▶ Source text:
╭──

ADVANCING LEARNING TECHNOLOGIES THROUGH EMBEDDED ASSESSMENT: FOCUSING ON SIMULATION EDUCATION RESEARCH
SiTEL of MedStar Health (UNITED STATES)
About this paper:
Appears in:
EDULEARN12 Proceedings
Publication year: 2012
Pages: 5336-5341
ISBN: 978-84-695-3491-5
ISSN: 2340-1117
Conference name: 4th International Conference on Education and New Learning Technologies
Dates: 2-4 July, 2012
Location: Barcelona, Spain
Abstract:
Background:
Increasingly, healthcare education needs to blend learning across physical and virtual worlds. Yet, the current learning technology paradigm still relies predominantly on the apprenticeship model, establishing competency based on the number of performed tasks with little attention being paid to improving problem solving based on critical thinking, and the development of expertise via decision making. Medical Education Simulations (MedSims) are developed for the purposes of educational training in allied health professionals ranging from medical student and residents to clinicians refining the best practices approaches. Research efforts at SiTEL, a simulation training environments laboratory that is part of MedStar Health, that employes more than 27,000 allied health professionals, are focused on developing Embedded Assessment Architecture (EMA) to be implemented across MedSims, health games, LMS 2.0, online educational multimedia modules, and other emerging learning technologies (e.g., patient-oriented health education social media).
Project goals: Research Question
The need for an embedded assessment for learning technologies is addressed via analytic algorithms for collecting evidence-based metrics on problem solving as it related to professional expertise. The EMA “listens” for events that are meaningful to the simulation’s learning objectives. The EMA consists of variables measuring key concepts and skills; assessment tasks and scoring guides, statistical and quality control procedures, and feedback mechanisms.
Method:
Evidence-based simulation and learning gaming platforms are the result of the systematic implementation of the valid assessments linked to a specific instructional context in real-time learning. The EMA employs editable Simulation Object Templates (SOT). Each SOT provides numerous data points for scoring calculations and is linked to a) an embedded assessment configuration that guides tasks creation; b) key concepts and skills that define the training variables; c) scoring guides, linked to variables; d) statistical and quality control procedures for scoring validation through performance measures on each of the variables; and e) feedback mechanisms, including variable maps that define learner’s progress and performance.
Results/concepts:
Two types of scoring systems for EMA have been developed: application specific, or just-in-time, to provide scores immediately after the educational training (like in the fiber-optic bronchoscopy simulator and electronic fetal monitoring simulation), and post-analysis data that would be transferred to the Common Elements System (COMMONS) as both raw and indexed data to be used for cross-application analysis regardless of where exactly across participating networks the research data were generated.
Discussion & Conclusion:
Integrated learning technology platform is thought off as a hub with integrated repository that uses computer-generated (CG) scores and learner’s self-assessment to store data in near-real time in a cloud-based warehouse. Additionally, using data visualization, summary statistics and prediction models, any integrated learning tool employs algorithms to discover hidden patterns, unexpected trends or associations between the learner’s performance reports and normative (aggregate) statistical tables in graphic formats, which allows decision-makers to detect gaps and areas of improvement in learning methodology.Keywords:
Experiential learning systems, e-assessment methodology, personalized technology-enhanced learning, ambient intelligence, smart educational environments.

╰──

▶ Work to be completed: Retype the part of the conference abstract above that begins at the words "Project goals: Research" and stops after "and feedback mechanisms.", with no word or punctuation mark changed.

▶ Data provided:
╭──

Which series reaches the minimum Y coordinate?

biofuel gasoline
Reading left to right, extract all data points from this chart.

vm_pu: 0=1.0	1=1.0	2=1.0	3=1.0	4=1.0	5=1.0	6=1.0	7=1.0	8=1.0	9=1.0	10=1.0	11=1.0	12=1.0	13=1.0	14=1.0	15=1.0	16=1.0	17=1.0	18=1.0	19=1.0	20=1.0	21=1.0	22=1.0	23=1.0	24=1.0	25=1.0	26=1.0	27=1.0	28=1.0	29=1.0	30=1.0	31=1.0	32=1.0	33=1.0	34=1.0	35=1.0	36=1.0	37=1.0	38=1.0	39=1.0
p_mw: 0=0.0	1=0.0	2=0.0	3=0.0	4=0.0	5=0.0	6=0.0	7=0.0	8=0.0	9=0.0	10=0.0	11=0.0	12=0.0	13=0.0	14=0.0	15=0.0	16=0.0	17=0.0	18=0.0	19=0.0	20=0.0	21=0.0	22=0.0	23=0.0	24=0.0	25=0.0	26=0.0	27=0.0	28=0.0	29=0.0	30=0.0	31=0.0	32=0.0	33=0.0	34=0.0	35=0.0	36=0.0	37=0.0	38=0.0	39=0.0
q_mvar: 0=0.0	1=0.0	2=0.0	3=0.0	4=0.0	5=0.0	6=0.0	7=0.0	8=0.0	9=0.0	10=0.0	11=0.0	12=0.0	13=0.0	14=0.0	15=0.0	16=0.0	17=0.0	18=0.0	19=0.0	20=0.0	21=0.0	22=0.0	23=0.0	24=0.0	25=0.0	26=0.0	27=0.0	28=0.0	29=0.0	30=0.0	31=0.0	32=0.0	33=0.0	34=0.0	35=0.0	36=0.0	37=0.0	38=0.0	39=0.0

╰──

▶ Answer section:
Project goals: Research Question
The need for an embedded assessment for learning technologies is addressed via analytic algorithms for collecting evidence-based metrics on problem solving as it related to professional expertise. The EMA “listens” for events that are meaningful to the simulation’s learning objectives. The EMA consists of variables measuring key concepts and skills; assessment tasks and scoring guides, statistical and quality control procedures, and feedback mechanisms.